** Entries provided follows **

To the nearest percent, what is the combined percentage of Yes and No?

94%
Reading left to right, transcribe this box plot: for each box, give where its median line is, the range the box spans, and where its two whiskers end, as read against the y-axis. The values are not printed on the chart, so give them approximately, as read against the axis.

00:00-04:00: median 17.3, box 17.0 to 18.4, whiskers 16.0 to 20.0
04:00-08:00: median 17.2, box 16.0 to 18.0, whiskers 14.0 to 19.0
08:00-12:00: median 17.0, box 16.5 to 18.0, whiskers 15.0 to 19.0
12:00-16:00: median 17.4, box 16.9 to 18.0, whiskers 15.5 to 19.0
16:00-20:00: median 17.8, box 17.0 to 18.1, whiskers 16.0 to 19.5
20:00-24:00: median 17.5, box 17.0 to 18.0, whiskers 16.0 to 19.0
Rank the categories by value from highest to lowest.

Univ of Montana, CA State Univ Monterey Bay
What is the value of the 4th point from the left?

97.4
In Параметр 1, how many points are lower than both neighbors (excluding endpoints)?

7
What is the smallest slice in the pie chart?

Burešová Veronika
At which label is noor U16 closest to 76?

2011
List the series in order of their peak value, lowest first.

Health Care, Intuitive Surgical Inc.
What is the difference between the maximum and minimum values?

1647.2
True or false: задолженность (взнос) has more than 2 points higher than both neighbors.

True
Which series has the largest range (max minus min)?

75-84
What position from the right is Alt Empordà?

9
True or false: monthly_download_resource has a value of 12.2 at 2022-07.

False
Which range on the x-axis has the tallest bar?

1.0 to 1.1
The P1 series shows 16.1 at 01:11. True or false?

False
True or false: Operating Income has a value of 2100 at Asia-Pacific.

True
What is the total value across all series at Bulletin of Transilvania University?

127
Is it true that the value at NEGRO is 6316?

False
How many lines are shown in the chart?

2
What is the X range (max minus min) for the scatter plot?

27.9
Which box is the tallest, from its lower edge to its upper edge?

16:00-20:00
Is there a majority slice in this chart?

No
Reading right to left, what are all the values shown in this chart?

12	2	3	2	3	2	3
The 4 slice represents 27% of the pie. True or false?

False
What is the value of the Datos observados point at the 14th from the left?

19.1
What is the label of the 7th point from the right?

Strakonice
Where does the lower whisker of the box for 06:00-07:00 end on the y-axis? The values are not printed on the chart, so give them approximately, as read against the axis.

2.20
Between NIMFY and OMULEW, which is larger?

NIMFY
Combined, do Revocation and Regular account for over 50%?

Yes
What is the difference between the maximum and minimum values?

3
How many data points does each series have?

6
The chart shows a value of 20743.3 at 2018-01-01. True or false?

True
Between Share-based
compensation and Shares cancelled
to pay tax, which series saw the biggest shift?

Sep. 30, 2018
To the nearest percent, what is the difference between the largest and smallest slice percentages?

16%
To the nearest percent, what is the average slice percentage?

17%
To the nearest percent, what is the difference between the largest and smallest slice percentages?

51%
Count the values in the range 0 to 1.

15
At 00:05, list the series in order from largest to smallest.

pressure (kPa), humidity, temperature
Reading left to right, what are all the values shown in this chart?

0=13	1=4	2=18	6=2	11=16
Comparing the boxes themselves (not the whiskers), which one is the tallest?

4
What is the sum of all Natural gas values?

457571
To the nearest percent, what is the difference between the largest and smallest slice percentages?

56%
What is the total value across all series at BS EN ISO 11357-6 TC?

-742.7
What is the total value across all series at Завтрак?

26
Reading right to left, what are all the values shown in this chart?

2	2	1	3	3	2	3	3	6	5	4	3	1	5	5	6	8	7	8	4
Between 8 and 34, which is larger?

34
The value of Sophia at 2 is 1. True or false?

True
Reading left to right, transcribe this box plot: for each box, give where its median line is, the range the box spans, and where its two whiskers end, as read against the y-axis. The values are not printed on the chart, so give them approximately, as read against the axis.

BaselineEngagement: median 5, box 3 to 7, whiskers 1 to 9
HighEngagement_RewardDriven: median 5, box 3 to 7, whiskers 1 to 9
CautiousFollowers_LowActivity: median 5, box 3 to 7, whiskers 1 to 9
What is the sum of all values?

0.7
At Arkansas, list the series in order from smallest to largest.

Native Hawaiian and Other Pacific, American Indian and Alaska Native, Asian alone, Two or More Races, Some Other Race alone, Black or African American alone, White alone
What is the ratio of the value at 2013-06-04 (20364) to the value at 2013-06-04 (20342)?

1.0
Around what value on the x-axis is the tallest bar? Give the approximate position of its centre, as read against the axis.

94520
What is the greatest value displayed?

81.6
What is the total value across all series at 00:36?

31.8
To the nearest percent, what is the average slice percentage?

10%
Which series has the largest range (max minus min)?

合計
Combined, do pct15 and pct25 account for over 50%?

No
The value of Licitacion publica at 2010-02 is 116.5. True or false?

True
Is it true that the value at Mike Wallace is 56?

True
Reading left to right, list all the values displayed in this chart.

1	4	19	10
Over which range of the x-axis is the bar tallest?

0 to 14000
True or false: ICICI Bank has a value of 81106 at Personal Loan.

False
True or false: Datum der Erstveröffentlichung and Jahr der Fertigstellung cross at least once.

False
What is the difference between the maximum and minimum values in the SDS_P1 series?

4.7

** End of Entries provided **

Task: Put everything from the start of the records down to the line containing "True or false: задолженность" into a numbered list, leaving out blank lines.

Output for this exercise:
1. To the nearest percent, what is the combined percentage of Yes and No?
2. 94%
3. Reading left to right, transcribe this box plot: for each box, give where its median line is, the range the box spans, and where its two whiskers end, as read against the y-axis. The values are not printed on the chart, so give them approximately, as read against the axis.
4. 00:00-04:00: median 17.3, box 17.0 to 18.4, whiskers 16.0 to 20.0
5. 04:00-08:00: median 17.2, box 16.0 to 18.0, whiskers 14.0 to 19.0
6. 08:00-12:00: median 17.0, box 16.5 to 18.0, whiskers 15.0 to 19.0
7. 12:00-16:00: median 17.4, box 16.9 to 18.0, whiskers 15.5 to 19.0
8. 16:00-20:00: median 17.8, box 17.0 to 18.1, whiskers 16.0 to 19.5
9. 20:00-24:00: median 17.5, box 17.0 to 18.0, whiskers 16.0 to 19.0
10. Rank the categories by value from highest to lowest.
11. Univ of Montana, CA State Univ Monterey Bay
12. What is the value of the 4th point from the left?
13. 97.4
14. In Параметр 1, how many points are lower than both neighbors (excluding endpoints)?
15. 7
16. What is the smallest slice in the pie chart?
17. Burešová Veronika
18. At which label is noor U16 closest to 76?
19. 2011
20. List the series in order of their peak value, lowest first.
21. Health Care, Intuitive Surgical Inc.
22. What is the difference between the maximum and minimum values?
23. 1647.2
24. True or false: задолженность (взнос) has more than 2 points higher than both neighbors.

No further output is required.